**Requirement:**
Your answer should be the records, copied exactly, with the pictures removed.

───── Given records

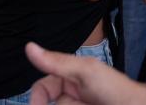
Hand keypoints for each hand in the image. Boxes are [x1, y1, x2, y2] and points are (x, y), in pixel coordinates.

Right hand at [26, 42, 144, 104]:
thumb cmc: (117, 89)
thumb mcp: (85, 72)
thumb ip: (57, 62)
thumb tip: (29, 47)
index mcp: (67, 79)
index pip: (42, 88)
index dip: (36, 99)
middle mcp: (70, 96)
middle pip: (50, 102)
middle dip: (57, 104)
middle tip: (72, 104)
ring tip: (84, 103)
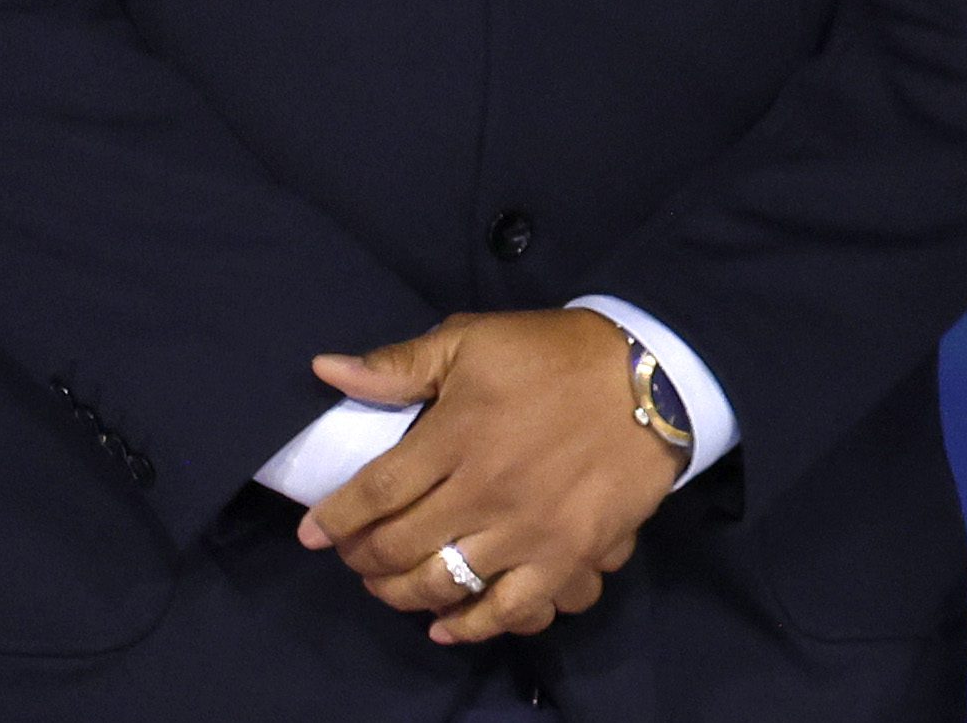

──────────

**Your solution:**
Hand keypoints for each hand in the image. Boxes are [x1, y1, x2, y2] and points are (x, y), in pixel coordinates.

Right hand at [26, 42, 144, 104]:
thumb cmc: (117, 89)
thumb mcp: (85, 72)
thumb ip: (57, 62)
thumb tip: (29, 47)
index mcp: (67, 79)
index pip: (42, 88)
index dip: (36, 99)
middle mcp: (70, 96)
middle pip: (50, 102)
middle dip: (57, 104)
middle tip: (72, 104)
ring tip: (84, 103)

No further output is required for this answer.